Supplied material —
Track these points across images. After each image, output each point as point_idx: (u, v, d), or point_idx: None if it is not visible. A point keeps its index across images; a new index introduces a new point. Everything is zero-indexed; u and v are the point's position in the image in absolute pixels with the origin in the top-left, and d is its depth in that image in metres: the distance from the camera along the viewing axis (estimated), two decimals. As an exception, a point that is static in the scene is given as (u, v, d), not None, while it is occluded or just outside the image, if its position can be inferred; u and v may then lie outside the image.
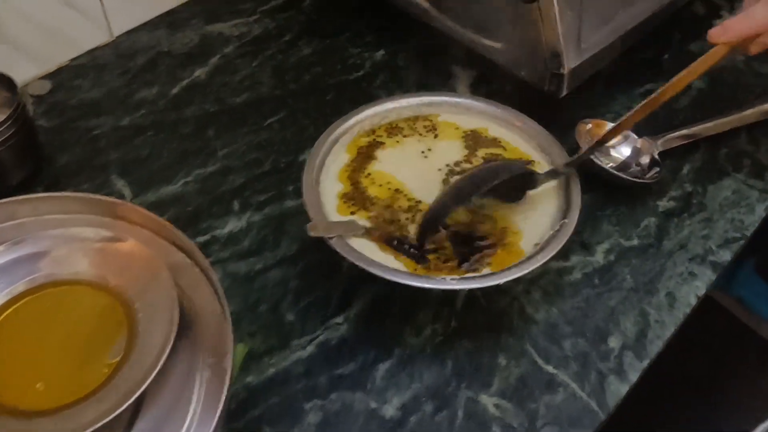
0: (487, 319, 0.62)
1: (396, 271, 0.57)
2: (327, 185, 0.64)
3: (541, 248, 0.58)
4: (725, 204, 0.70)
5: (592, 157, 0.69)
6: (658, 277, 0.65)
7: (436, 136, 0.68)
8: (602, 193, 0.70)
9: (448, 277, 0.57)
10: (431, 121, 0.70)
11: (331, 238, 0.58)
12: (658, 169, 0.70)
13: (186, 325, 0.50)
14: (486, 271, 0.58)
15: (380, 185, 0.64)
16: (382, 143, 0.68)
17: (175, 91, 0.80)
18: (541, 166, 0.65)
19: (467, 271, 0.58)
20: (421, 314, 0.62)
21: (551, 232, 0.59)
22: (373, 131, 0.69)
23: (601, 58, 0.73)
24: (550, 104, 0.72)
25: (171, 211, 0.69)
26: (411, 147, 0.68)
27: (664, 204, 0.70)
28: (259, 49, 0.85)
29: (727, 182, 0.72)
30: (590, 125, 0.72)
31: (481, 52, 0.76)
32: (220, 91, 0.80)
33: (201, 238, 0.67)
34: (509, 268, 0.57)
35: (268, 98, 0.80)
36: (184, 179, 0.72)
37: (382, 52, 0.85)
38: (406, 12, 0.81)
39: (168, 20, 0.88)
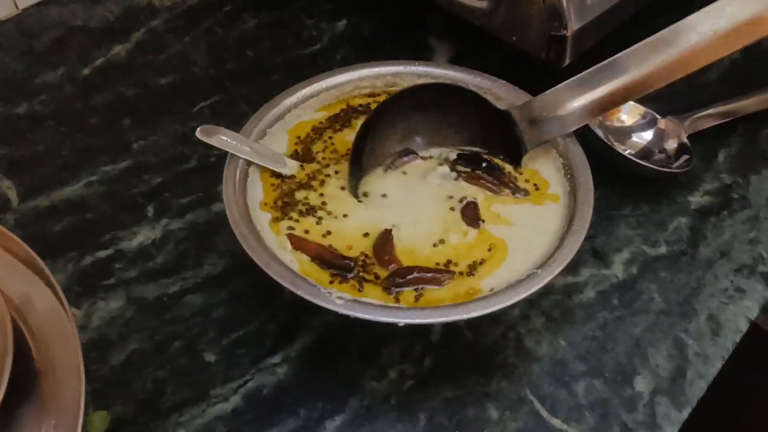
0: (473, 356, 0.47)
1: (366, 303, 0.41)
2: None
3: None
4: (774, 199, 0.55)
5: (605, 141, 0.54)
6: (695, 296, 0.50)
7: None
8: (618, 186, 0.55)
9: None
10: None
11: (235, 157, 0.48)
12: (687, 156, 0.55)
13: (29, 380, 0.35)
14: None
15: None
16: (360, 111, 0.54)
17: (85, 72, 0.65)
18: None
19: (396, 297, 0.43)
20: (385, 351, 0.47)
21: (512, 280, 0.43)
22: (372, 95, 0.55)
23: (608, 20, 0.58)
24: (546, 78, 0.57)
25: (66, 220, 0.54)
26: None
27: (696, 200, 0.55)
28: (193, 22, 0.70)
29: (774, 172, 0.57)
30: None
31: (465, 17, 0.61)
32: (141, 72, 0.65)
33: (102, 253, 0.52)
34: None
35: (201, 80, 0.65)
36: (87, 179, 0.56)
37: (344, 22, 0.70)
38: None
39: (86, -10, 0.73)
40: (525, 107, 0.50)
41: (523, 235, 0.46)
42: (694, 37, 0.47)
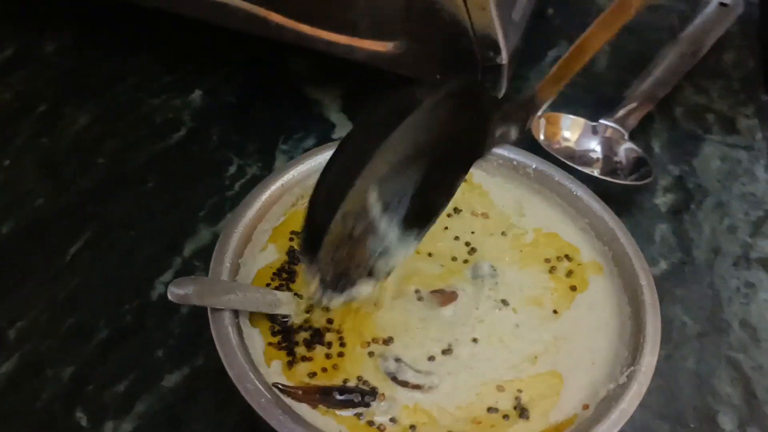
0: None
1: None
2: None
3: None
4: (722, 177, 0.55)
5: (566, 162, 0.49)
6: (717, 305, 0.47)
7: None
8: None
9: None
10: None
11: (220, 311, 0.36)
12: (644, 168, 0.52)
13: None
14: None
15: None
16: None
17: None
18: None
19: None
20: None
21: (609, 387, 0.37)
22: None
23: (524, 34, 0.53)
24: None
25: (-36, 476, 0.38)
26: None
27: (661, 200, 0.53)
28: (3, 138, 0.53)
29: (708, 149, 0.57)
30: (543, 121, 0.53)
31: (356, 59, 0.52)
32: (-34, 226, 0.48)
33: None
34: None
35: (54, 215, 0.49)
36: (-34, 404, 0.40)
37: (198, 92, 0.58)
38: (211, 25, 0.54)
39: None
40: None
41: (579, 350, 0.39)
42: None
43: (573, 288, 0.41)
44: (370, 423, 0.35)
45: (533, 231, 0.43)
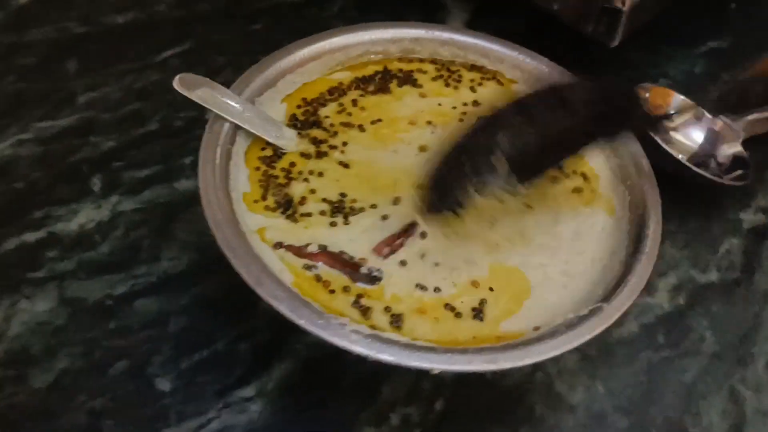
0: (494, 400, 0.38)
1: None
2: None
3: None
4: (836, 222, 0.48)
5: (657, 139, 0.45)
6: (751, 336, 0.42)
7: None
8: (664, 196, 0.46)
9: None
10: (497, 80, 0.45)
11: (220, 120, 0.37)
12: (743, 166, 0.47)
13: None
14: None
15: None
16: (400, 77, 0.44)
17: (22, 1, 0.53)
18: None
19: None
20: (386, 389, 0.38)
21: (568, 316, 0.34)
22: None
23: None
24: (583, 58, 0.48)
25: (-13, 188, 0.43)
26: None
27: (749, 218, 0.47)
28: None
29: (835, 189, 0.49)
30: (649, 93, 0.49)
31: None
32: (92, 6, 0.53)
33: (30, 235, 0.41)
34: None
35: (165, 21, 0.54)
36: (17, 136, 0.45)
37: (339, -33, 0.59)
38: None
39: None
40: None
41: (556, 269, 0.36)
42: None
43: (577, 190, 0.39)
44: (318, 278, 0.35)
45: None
* * *
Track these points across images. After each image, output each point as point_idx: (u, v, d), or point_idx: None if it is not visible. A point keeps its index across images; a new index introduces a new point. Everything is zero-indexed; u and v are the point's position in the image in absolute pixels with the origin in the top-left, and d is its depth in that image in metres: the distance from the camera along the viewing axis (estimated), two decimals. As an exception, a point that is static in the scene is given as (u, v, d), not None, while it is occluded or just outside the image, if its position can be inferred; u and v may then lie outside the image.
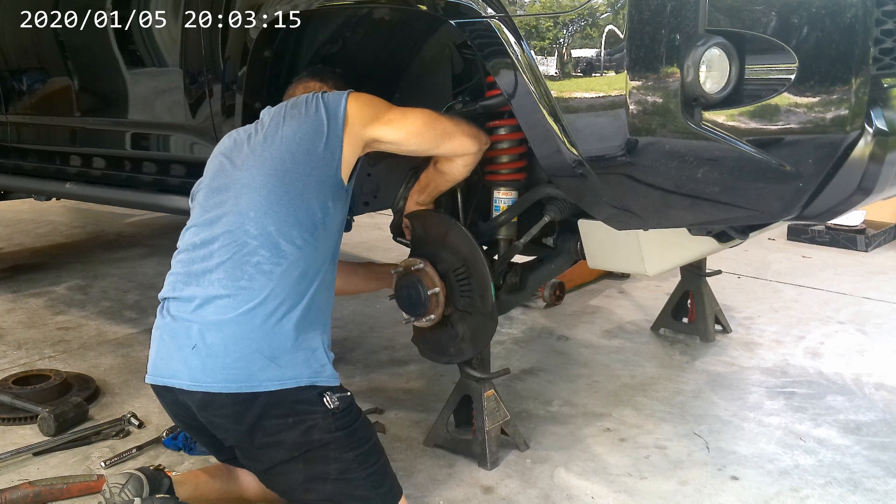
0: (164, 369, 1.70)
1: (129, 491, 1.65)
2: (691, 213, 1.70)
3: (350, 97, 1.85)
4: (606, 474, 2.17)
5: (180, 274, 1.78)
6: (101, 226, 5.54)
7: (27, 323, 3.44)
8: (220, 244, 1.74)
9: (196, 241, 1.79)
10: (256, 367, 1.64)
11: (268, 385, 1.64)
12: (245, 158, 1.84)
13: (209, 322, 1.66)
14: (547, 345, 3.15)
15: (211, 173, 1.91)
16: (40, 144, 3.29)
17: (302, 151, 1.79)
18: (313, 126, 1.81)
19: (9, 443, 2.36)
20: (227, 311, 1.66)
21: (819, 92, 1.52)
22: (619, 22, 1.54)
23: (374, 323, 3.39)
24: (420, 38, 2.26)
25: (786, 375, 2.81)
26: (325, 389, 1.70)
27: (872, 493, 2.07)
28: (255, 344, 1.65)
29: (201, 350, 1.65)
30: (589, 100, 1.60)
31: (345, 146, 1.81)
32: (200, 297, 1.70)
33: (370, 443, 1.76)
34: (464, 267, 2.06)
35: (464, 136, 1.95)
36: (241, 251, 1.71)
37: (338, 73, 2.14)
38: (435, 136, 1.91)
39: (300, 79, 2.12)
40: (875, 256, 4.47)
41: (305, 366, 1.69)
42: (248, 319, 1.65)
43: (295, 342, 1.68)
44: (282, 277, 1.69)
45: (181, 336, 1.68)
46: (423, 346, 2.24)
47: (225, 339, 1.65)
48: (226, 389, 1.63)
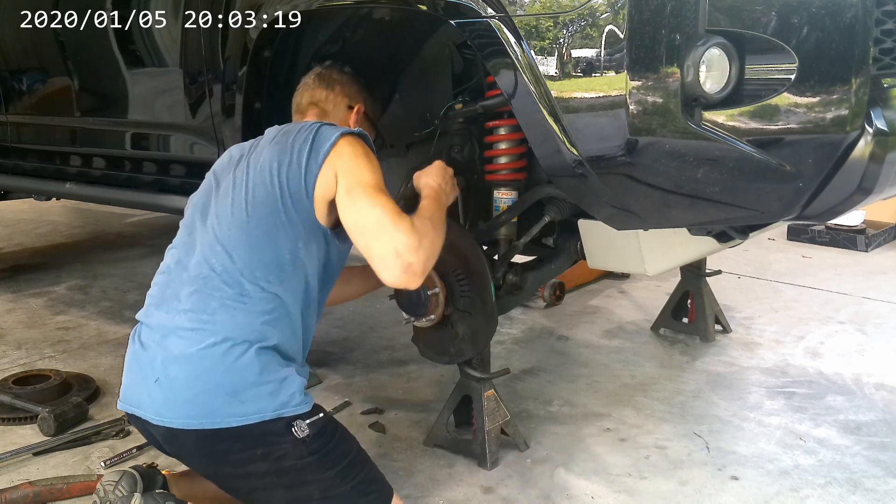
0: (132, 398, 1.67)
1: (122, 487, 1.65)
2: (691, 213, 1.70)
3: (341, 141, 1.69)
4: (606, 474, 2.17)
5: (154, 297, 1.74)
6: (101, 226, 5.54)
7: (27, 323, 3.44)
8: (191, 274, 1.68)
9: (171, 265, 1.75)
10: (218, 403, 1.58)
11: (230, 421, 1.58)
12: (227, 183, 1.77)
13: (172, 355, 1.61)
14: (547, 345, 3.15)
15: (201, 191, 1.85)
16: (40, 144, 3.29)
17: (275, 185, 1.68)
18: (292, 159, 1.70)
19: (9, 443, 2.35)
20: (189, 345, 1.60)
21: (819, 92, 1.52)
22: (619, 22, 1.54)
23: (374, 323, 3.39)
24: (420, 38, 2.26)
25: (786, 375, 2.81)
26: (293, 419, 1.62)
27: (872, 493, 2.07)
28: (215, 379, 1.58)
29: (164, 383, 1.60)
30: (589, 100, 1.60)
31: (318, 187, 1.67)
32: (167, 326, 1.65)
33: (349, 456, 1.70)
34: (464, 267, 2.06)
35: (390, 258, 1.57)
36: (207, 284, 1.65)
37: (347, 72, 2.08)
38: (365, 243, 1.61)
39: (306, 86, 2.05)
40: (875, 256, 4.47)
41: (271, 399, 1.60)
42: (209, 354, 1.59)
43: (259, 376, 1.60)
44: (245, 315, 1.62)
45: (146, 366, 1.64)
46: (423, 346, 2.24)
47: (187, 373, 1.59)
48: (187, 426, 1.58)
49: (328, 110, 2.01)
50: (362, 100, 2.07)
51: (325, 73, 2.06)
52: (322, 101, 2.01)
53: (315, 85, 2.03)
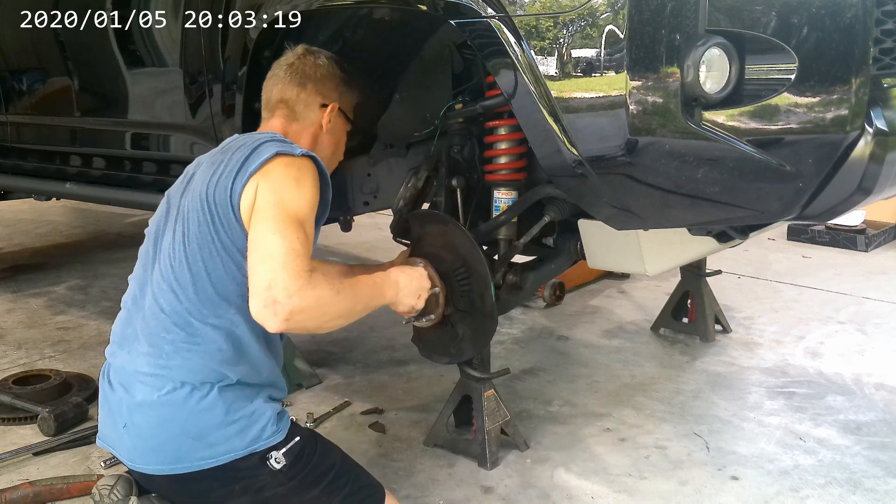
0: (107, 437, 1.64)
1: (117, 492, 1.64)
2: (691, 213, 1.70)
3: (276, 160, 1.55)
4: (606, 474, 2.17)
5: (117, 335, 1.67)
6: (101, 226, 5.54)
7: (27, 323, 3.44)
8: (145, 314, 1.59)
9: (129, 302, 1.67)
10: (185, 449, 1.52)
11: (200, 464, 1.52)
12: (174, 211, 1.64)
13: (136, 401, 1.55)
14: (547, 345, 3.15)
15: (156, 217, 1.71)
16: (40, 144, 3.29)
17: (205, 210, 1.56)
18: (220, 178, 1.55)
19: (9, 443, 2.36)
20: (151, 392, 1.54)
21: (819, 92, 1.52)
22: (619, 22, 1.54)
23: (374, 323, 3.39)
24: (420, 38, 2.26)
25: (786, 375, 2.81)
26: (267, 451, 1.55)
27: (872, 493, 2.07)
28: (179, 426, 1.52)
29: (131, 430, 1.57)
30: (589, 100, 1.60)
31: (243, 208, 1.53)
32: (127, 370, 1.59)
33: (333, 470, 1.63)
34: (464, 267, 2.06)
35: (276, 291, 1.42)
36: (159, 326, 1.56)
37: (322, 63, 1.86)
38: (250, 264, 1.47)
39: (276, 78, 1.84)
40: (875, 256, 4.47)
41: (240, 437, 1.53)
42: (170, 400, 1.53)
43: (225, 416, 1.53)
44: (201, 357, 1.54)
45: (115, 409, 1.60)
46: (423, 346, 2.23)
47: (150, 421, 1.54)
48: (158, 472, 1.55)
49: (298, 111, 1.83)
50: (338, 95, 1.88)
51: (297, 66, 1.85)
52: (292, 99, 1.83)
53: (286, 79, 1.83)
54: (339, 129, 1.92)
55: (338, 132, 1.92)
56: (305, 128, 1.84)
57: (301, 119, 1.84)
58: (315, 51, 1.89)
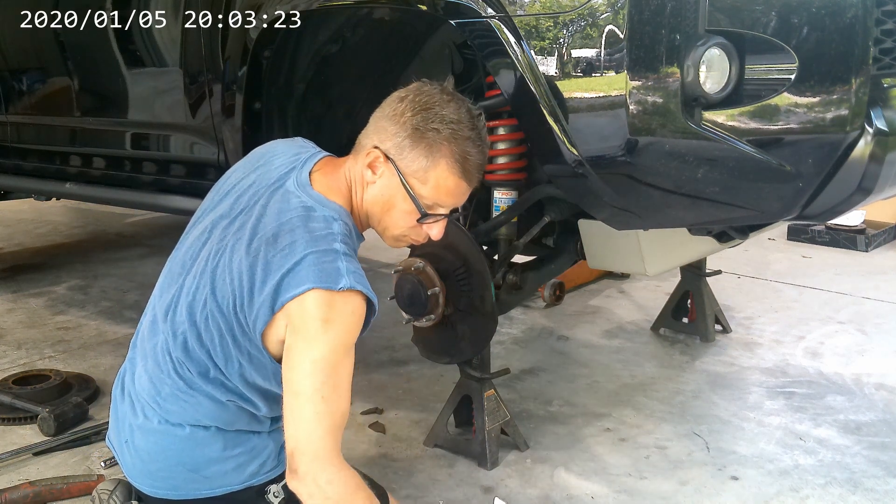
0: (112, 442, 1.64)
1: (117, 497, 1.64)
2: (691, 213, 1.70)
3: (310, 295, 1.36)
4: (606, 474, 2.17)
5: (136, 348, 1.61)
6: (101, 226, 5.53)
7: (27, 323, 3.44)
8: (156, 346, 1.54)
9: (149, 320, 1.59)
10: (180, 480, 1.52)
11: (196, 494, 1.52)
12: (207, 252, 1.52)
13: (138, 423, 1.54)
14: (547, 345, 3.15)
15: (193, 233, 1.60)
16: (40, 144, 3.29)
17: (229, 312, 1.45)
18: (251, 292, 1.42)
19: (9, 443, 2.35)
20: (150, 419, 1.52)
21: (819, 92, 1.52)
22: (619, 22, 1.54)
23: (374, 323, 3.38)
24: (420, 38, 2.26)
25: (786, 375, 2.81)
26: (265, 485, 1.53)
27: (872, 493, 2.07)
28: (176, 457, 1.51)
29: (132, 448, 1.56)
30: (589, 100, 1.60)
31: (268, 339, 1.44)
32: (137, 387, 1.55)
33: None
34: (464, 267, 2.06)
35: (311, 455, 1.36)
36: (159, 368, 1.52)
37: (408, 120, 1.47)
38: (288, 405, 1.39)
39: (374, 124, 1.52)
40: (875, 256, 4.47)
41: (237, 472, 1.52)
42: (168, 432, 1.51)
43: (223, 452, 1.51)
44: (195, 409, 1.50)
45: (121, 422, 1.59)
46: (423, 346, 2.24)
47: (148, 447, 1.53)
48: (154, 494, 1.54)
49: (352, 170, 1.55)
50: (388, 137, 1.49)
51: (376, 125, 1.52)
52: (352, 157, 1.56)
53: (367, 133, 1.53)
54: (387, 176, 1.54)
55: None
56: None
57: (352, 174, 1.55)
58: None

Exercise prompt —
Take from the material above the lines running from the one with "36: (241, 251, 1.71)" through the one with "47: (225, 339, 1.65)", and repeat them exactly, with nothing else.

Solution —
36: (241, 251, 1.71)
37: (338, 73, 2.14)
38: (435, 136, 1.91)
39: (300, 79, 2.12)
40: (875, 256, 4.47)
41: (305, 366, 1.69)
42: (248, 319, 1.65)
43: (295, 342, 1.68)
44: (282, 277, 1.69)
45: (181, 336, 1.68)
46: (423, 346, 2.24)
47: (225, 339, 1.65)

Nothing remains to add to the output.